Data listing:
=== Begin Enclosure ===
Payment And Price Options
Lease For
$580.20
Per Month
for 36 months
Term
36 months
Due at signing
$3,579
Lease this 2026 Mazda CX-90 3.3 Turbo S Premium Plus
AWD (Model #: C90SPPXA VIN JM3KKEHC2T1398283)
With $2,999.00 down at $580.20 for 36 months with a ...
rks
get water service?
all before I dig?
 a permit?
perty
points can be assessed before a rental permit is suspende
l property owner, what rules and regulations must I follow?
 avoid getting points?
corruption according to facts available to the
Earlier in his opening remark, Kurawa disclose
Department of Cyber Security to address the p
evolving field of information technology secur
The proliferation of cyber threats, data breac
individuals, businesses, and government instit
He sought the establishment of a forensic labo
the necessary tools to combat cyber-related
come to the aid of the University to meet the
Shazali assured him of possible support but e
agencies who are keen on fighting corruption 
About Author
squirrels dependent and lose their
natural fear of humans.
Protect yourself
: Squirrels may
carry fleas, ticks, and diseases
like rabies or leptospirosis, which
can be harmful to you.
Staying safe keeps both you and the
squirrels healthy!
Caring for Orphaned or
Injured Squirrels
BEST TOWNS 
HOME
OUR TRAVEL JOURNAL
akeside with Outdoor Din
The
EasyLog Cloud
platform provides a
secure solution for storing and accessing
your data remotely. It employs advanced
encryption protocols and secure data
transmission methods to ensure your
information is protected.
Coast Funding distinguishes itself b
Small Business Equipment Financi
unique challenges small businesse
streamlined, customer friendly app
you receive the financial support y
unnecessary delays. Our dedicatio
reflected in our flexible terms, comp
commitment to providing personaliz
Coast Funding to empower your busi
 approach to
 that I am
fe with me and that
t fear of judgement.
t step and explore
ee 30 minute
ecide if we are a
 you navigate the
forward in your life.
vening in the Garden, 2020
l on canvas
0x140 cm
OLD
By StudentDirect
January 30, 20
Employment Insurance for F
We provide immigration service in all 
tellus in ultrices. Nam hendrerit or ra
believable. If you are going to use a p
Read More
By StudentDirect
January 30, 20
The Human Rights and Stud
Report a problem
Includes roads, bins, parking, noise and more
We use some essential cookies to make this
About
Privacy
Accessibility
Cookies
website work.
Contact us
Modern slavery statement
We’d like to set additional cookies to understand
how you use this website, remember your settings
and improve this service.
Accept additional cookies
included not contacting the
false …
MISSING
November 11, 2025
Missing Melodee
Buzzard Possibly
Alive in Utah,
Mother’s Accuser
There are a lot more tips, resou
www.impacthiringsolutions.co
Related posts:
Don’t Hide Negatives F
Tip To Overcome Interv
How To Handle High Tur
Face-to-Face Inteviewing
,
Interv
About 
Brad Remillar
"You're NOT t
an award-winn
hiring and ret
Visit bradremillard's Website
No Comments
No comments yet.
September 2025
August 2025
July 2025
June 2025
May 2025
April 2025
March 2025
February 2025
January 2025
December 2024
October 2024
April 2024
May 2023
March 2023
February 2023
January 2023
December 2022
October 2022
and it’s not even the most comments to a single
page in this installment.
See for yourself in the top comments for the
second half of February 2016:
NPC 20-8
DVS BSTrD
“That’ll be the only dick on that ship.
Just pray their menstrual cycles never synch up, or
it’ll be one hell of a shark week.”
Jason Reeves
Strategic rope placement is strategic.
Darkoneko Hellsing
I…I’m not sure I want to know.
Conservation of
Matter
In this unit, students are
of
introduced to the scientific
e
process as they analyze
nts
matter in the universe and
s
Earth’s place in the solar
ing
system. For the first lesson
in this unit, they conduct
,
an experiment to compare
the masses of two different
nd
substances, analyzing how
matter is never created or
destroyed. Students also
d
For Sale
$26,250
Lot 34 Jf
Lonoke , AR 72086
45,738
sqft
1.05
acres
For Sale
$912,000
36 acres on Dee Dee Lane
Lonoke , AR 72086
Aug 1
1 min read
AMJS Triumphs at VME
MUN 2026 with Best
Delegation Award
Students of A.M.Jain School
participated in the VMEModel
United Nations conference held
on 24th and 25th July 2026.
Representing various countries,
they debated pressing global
=== End Enclosure ===
Exercise description:
Repeat only the lines above, from the first line of the entries through the line that contains "evolving field of", including both ends.

Solution below:
Payment And Price Options
Lease For
$580.20
Per Month
for 36 months
Term
36 months
Due at signing
$3,579
Lease this 2026 Mazda CX-90 3.3 Turbo S Premium Plus
AWD (Model #: C90SPPXA VIN JM3KKEHC2T1398283)
With $2,999.00 down at $580.20 for 36 months with a ...
rks
get water service?
all before I dig?
 a permit?
perty
points can be assessed before a rental permit is suspende
l property owner, what rules and regulations must I follow?
 avoid getting points?
corruption according to facts available to the
Earlier in his opening remark, Kurawa disclose
Department of Cyber Security to address the p
evolving field of information technology secur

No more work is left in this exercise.